Countable
- Industry: Technology
- Founded: 2013
- Founder: Bart Myers
- Headquarters: San Francisco, U.S.
- Website: Official website

= Countable (company) =

American software company

Countable Corporation (a.k.a. Countable) is a Software-as-a-Service (SaaS) company based in San Francisco. The company was founded in 2013 by its CEO Bart Myers.

Countable Corporation offers two platforms, Countable.com and Causes.com. Countable.com is an enterprise platform that helps corporations, non-profits, and political campaigns manage their communities with a series of engagement tools. Causes.com is the consumer facing arm of the company that also offers similar tools for consumers, smaller companies and non-profits.

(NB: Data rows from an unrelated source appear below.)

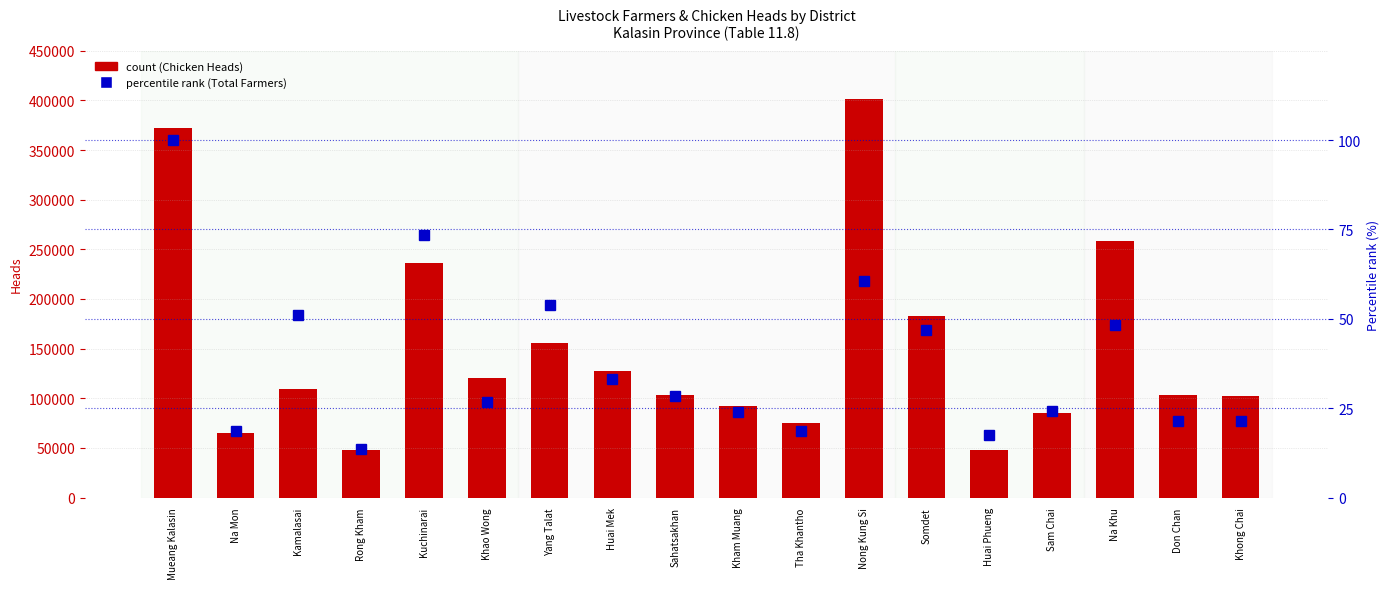

List the labels in order of count (ไก่/Chicken Heads) value, smallest first.

Rong Kham, Huai Phueng, Na Mon, Tha Khantho, Sam Chai, Kham Muang, Khong Chai, Sahatsakhan, Don Chan, Kamalasai, Khao Wong, Huai Mek, Yang Talat, Somdet, Kuchinarai, Na Khu, Mueang Kalasin, Nong Kung Si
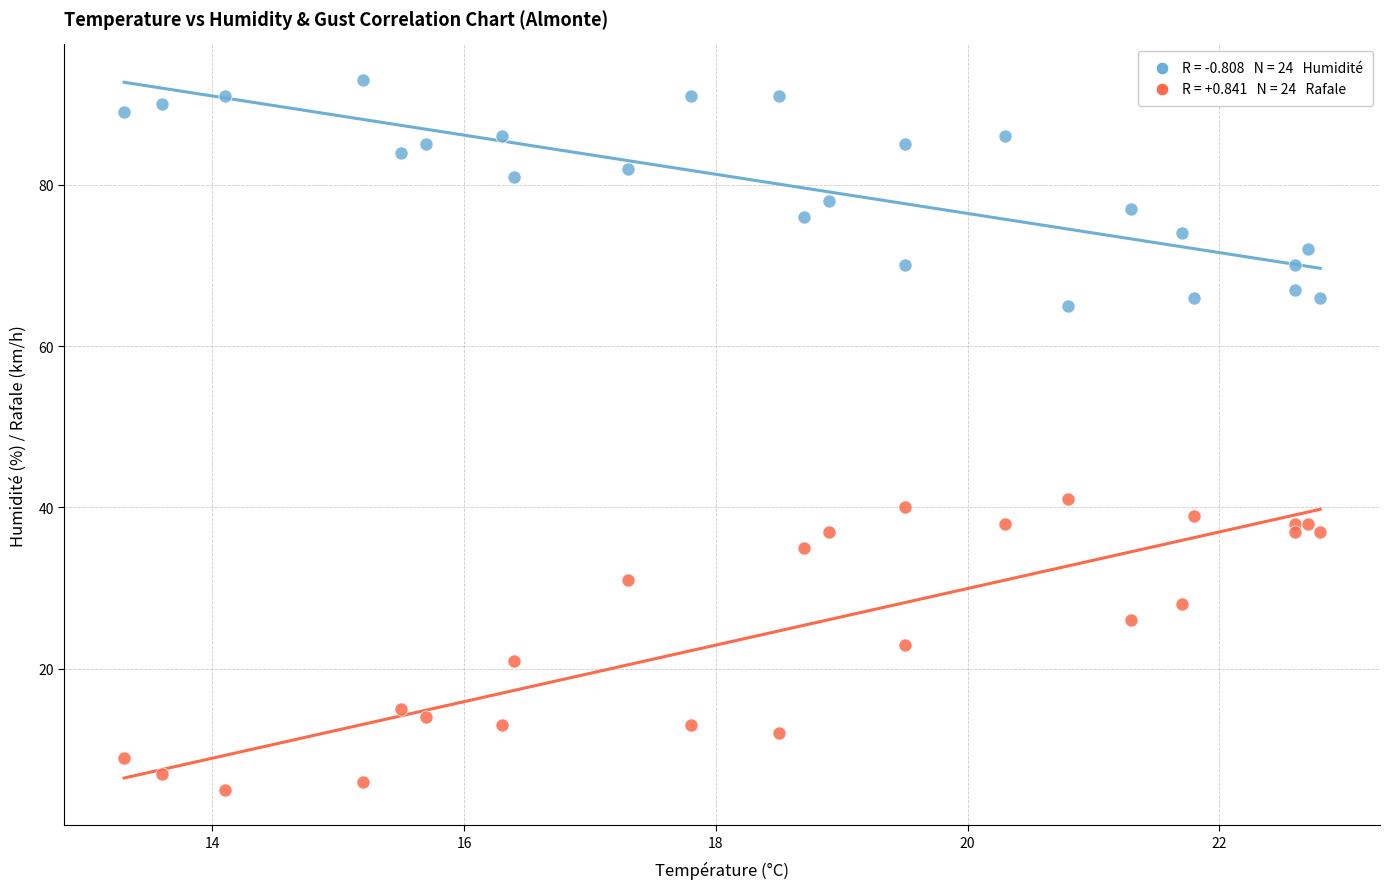

Across all series, what Y value is closest to 49?

41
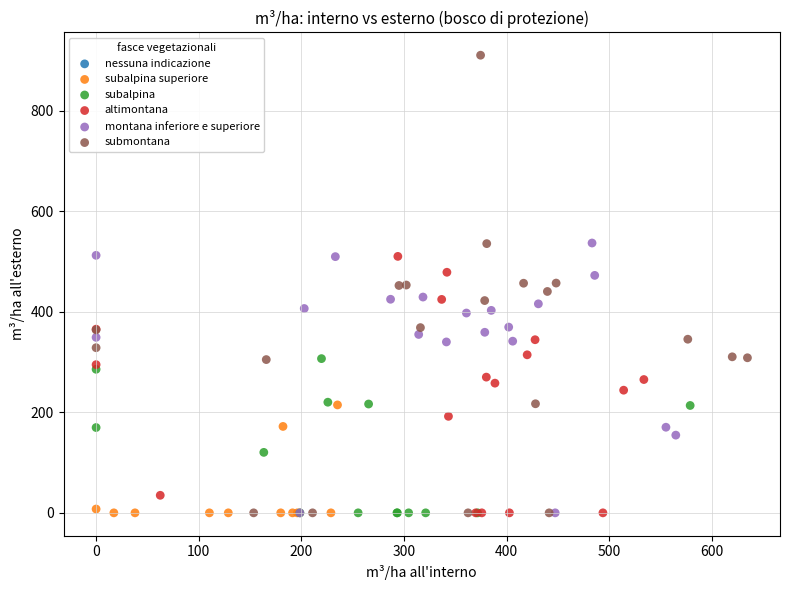

Which series contains the highest Y value?

submontana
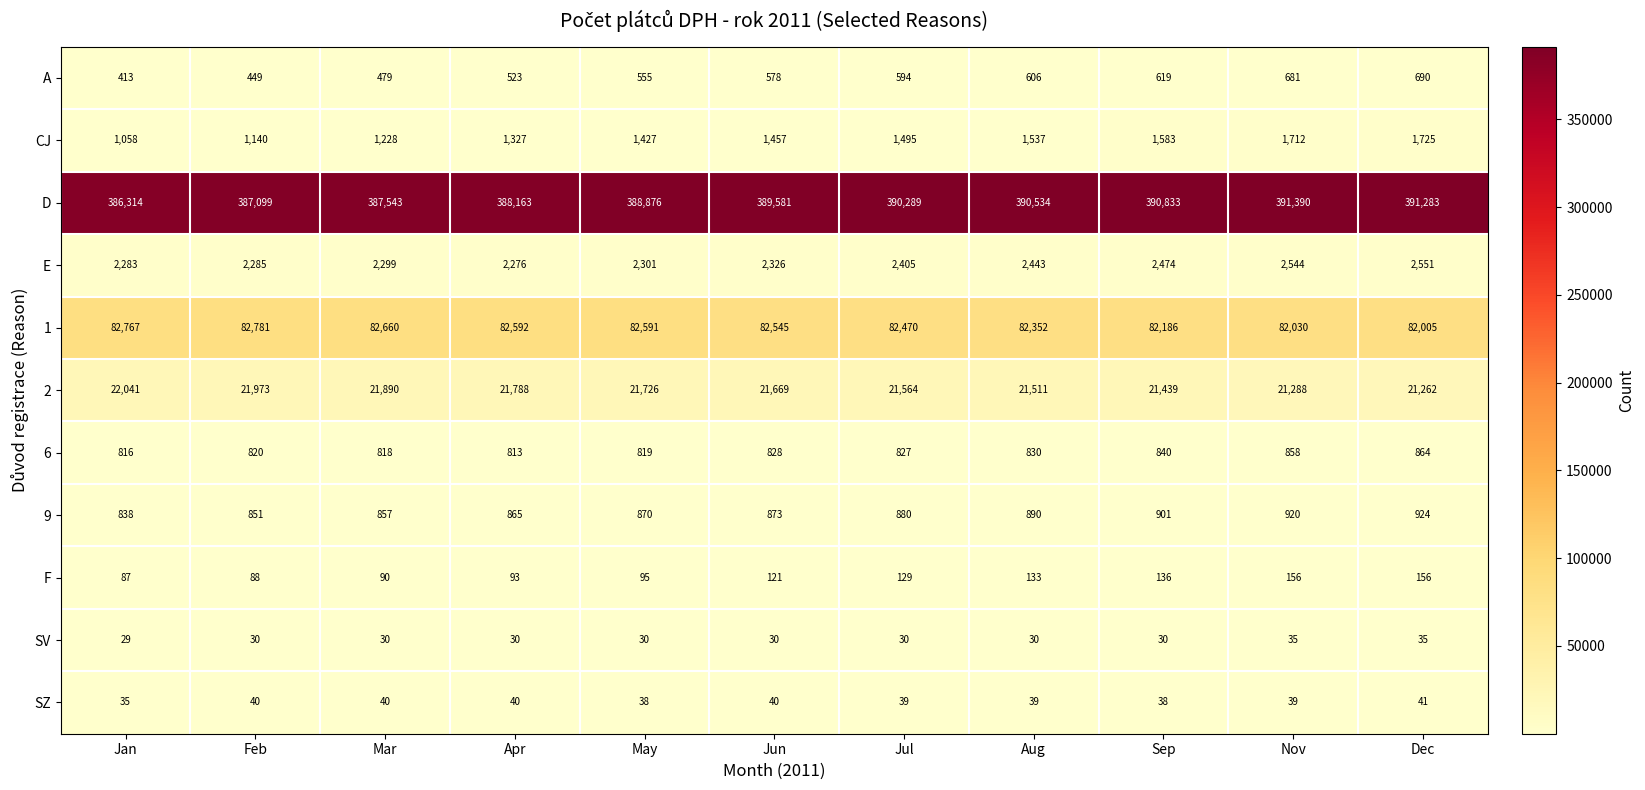

Which series has the largest range (max minus min)?

D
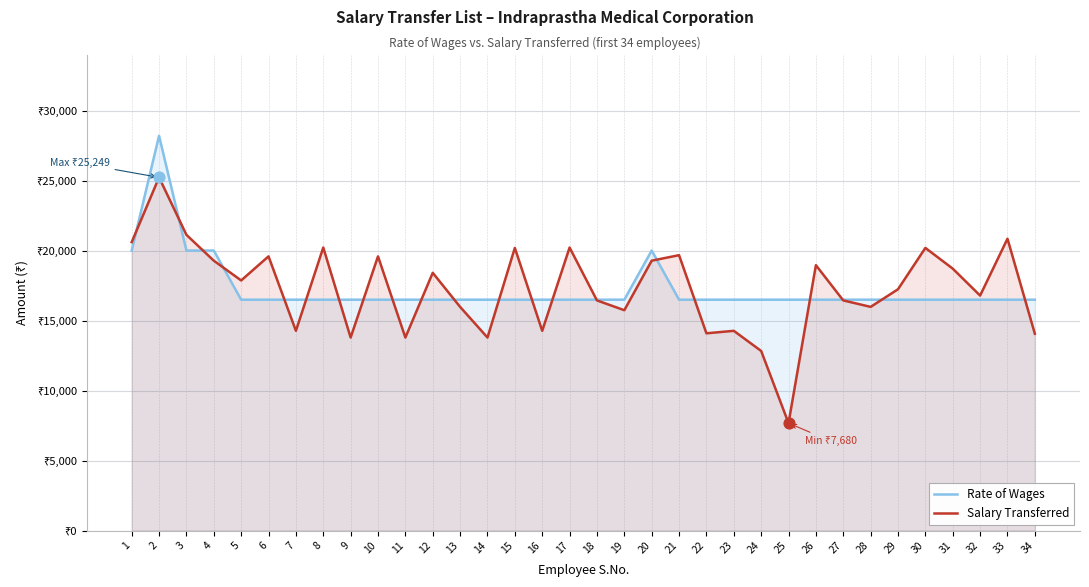

Which series contains the lowest Y value?

Salary Transferred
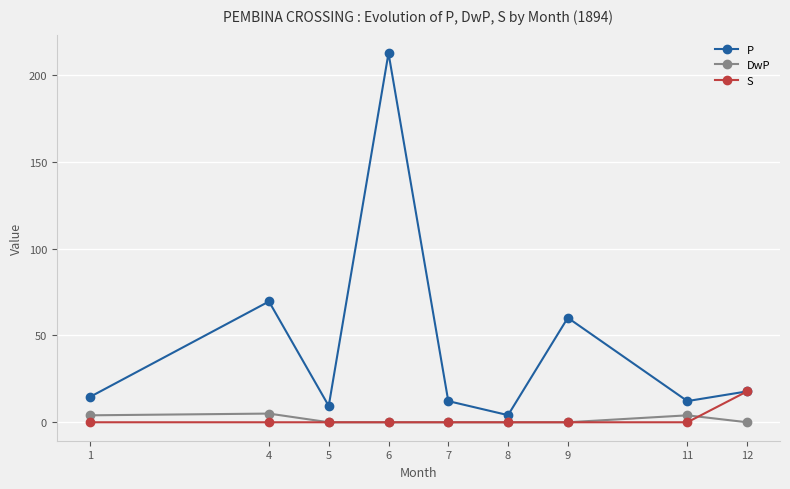

Which series has the largest total across all categories?

P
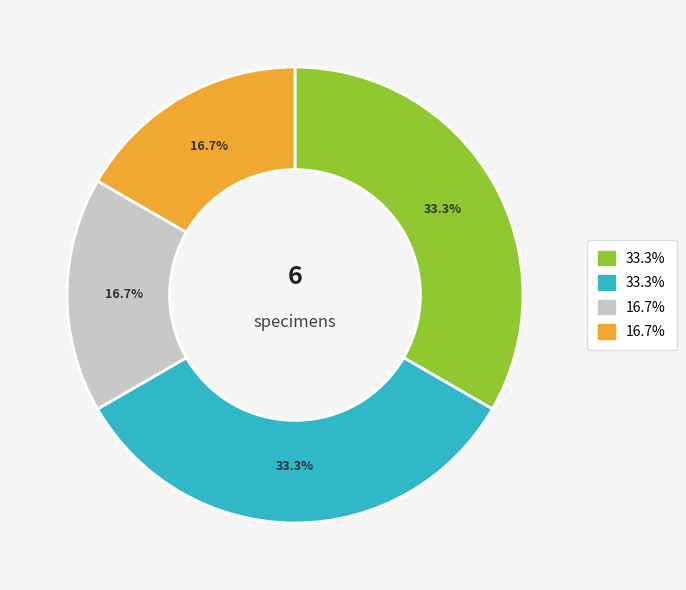

To the nearest percent, what is the difference between the largest and smallest slice percentages?

17%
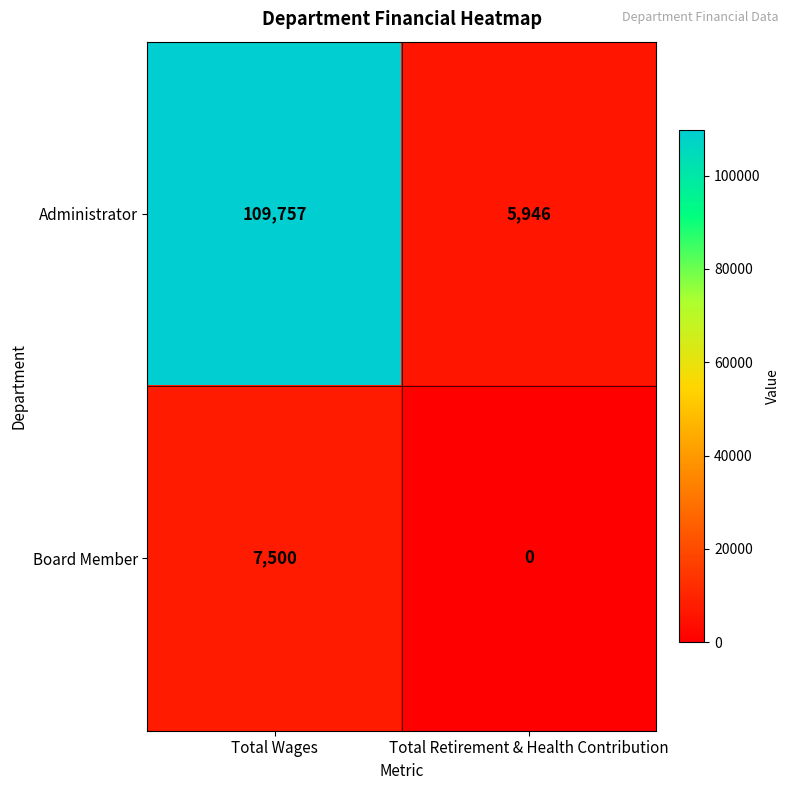

Which category has the highest value in the Board Member series?

Total Wages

After their merger with Causes in 2020, Countable relaunched as an enterprise platform that provides tools for community and engagement to corporations, non-profits, and political campaigns.

== History ==

In 2013, Countable was launched by Bart Myers, with Canaan Partners as an investing partner. Initially it was launched at Countable.us, a website and award-winning iOS and Android application designed to lower barriers to civic entry.

Countable enables users to track legislation and contact their local representatives in government. It also covers breaking news stories and invites users to weigh in on polls, petitions, and opinion questions about pressing political and social issues.

It was featured in a 2014 New York Times piece on political apps. It was also featured in GQ, Wired, and Tech Crunch.

== Acquisition of Causes and Merger ==

In 2019, Countable acquired Causes and Brigade, a company owned by Sean Parker, which is a similar platform to countable.us and was the first application on Facebook. In 2020, Countable.us merged with Causes, and placed a redirect from Countable.us to Causes.com. The apps have also combined into one.

== Relaunch of Countable.com ==

In 2020, Countable.com (previously known as Countable Pro) relaunched. It represents the enterprise B2B arm of Countable and helps corporations, non-profits, and political campaigns manage their communities with a series of engagement tools.

Countable has worked with Starbucks, Uber, Levi's, Patagonia, Bernie Sanders, the Los Angeles Times and dozens of others.

In August 2020, Countable powered the virtual Democratic National Convention.